Heavy-resistance training, however, can also cause a spike on cortisol levels. As it is, the body is put under stress. In fact, health experts say that the cortisol response during overtraining is similar to marathon running. This makes it difficult for you to lose weight, specifically in shedding the extra pounds around the abdomen area.
What You Should Do
Of course, the first step to busting out of this weight loss plateau is to address the root of it, stress. You can’t absolutely avoid the things that make you worked up, but you can always choose how to cope with it. Coping would entail being more conscious of proper nutrition and exercise regimen.
When you eat healthy food and work out right, you’re able to manage stress better. Consider going to a weight loss studio for women that offers holistic programs for diet and fitness. Coaches will be able to assess your health better and come up with a customized regimen that would help you hit your fitness goals.
Nutrition experts usually recommend incorporating green, leafy vegetables as part of a stress-relieving, weight loss diet. Spinach, for instance, contains folate that helps in producing dopamine, which is a pleasure chemical in the body. At the same time, it’s a low-calorie, fiber-rich food so it makes you feel full, but contributes only little to your calories.

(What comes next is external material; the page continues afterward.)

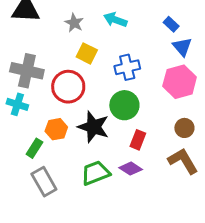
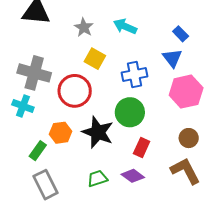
blue triangle: (182, 47) -> (172, 58), moved
green trapezoid: (95, 173) -> (97, 178), size x0.7

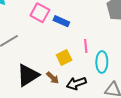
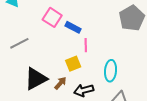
pink line: (86, 46) -> (86, 45), moved
brown arrow: (53, 78) -> (60, 83), turned -96

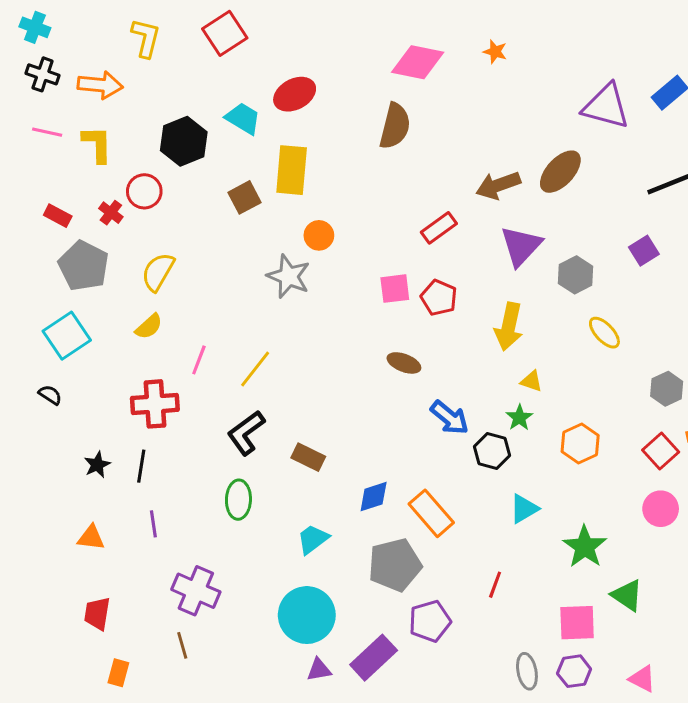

In terms of workouts, yoga is one of the most effective stress-relieving activities, which also helps in burning fat and building muscle tone. Vinyasa, Ashtanga, and power yoga are active types of yoga that helps you achieve those weight loss goals.
Unfortunately, stress — an everyday reality of modern life — could easily ruin your strict diet and the countless hours you spend at the gym. The good news, though, is stress can be managed. Get yourself active and eat healthy to curb stress.